Cryptocurrency exchanges have different standards for the kinds of records they keep and how long they keep them. If you use cryptocurrency exchanges, we suggest that you periodically export information from these exchanges to avoid losing the information necessary to report your transactions. You are responsible for keeping all required records and supporting documents for at least six years from the end of the last tax year they relate to.

You should maintain the following records on your cryptocurrency transactions:

  • the date of the transactions
  • the receipts of purchase or transfer of cryptocurrency
  • the value of the cryptocurrency in Canadian dollars at the time of the transaction
  • the digital wallet records and cryptocurrency addresses
  • a description of the transaction and the other party (even if it is just their cryptocurrency address)
  • the exchange records
  • accounting and legal costs
  • the software costs related to managing your tax affairs.

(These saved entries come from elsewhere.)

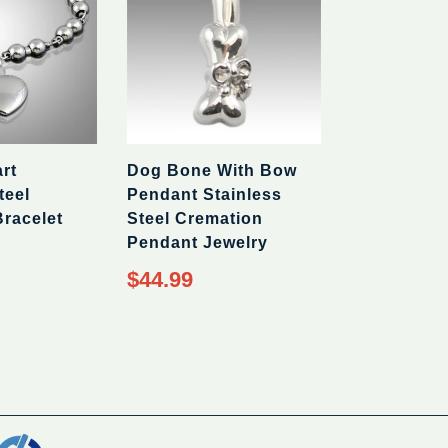
rt
Dog Bone With Bow
teel
Pendant Stainless
racelet
Steel Cremation
Pendant Jewelry
Regular
$44.99
price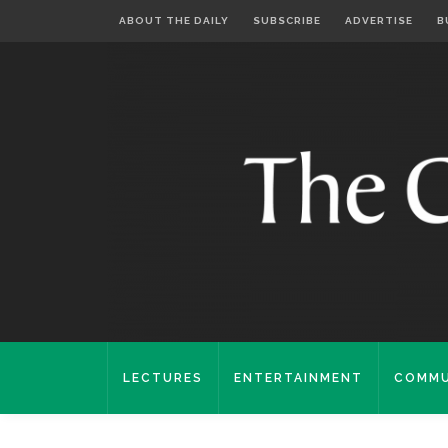
ABOUT THE DAILY
SUBSCRIBE
ADVERTISE
B
LECTURES
ENTERTAINMENT
COMMU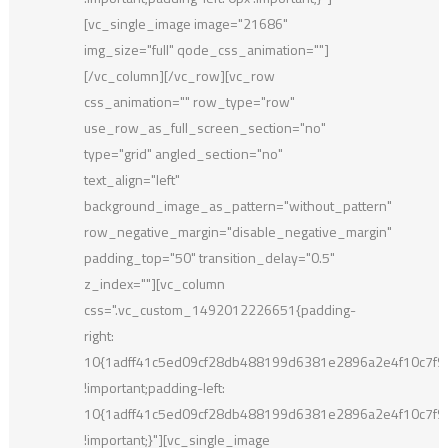
[vc_single_image image="21686"
img_size="full" qode_css_animation=""]
[/vc_column][/vc_row][vc_row
css_animation="" row_type="row"
use_row_as_full_screen_section="no"
type="grid" angled_section="no"
text_align="left"
background_image_as_pattern="without_pattern"
row_negative_margin="disable_negative_margin"
padding_top="50" transition_delay="0.5"
z_index=""][vc_column
css=".vc_custom_1492012226651{padding-
right:
10{1adff41c5ed09cf28db488199d6381e2896a2e4f10c7f
!important;padding-left:
10{1adff41c5ed09cf28db488199d6381e2896a2e4f10c7f
!important;}"][vc_single_image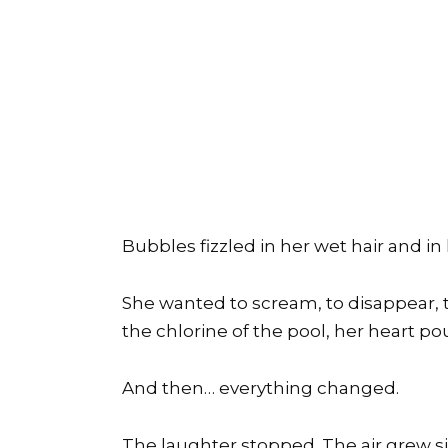
Bubbles fizzled in her wet hair and i
She wanted to scream, to disappear, t
the chlorine of the pool, her heart p
And then… everything changed.
The laughter stopped. The air grew si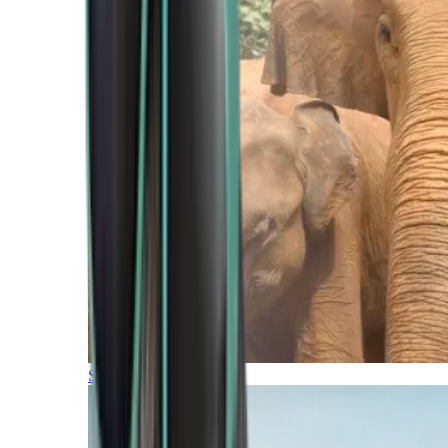
Southern Africa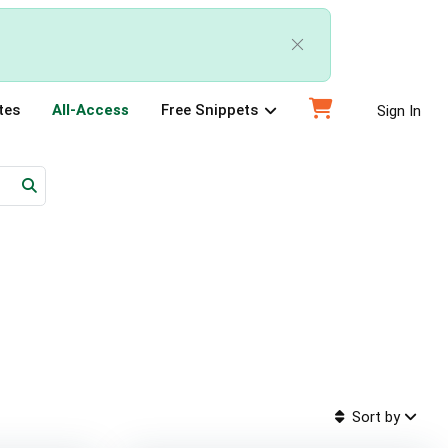
tes
All-Access
Free Snippets
Sign In
Sort by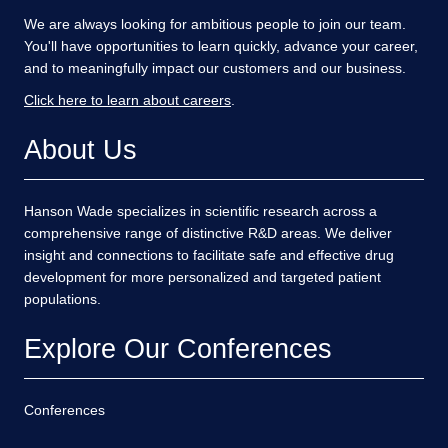
We are always looking for ambitious people to join our team.
You'll have opportunities to learn quickly, advance your career,
and to meaningfully impact our customers and our business.
Click here to learn about careers
.
About Us
Hanson Wade specializes in scientific research across a
comprehensive range of distinctive R&D areas. We deliver
insight and connections to facilitate safe and effective drug
development for more personalized and targeted patient
populations.
Explore Our Conferences
Conferences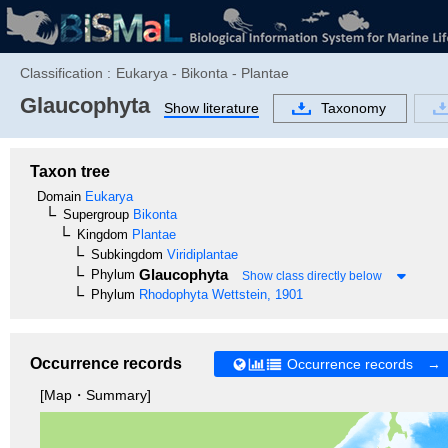
Classification :
Eukarya - Bikonta - Plantae
Glaucophyta
Show literature
Taxonomy
Taxon tree
Domain
Eukarya
Supergroup
Bikonta
Kingdom
Plantae
Subkingdom
Viridiplantae
Glaucophyta
Phylum
Show class directly below
Phylum
Rhodophyta
Wettstein, 1901
Occurrence records
Occurrence records →
[Map・Summary]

If you are a minor, also keep the following records:

  • receipts for the purchase of cryptocurrency mining hardware
  • receipts to support your expenses and other records associated with the mining operation (such as power costs, mining pool fees, hardware specifications, maintenance costs, and hardware operation time)
  • the mining pool details and records

Please note that different types of software are available to track cryptocurrency trades and maintain records. The CRA does not endorse any particular software, so choose the kind of software that is best for you to help with your record keeping.

For more information, please review our link on keeping records.

How does the GST/HST apply to cryptocurrency?

Where a taxable property or service is exchanged for cryptocurrency, the GST/HST that applies to the property or service is calculated based on the cryptocurrency’s fair market value at the time of the exchange.

Suppose your business accepts cryptocurrency as payment for taxable property or services. In that case, the value of the cryptocurrency for GST/HST purposes is calculated based on its fair market value at the time of the transaction.

Keep all records that show how you calculated the fair market value.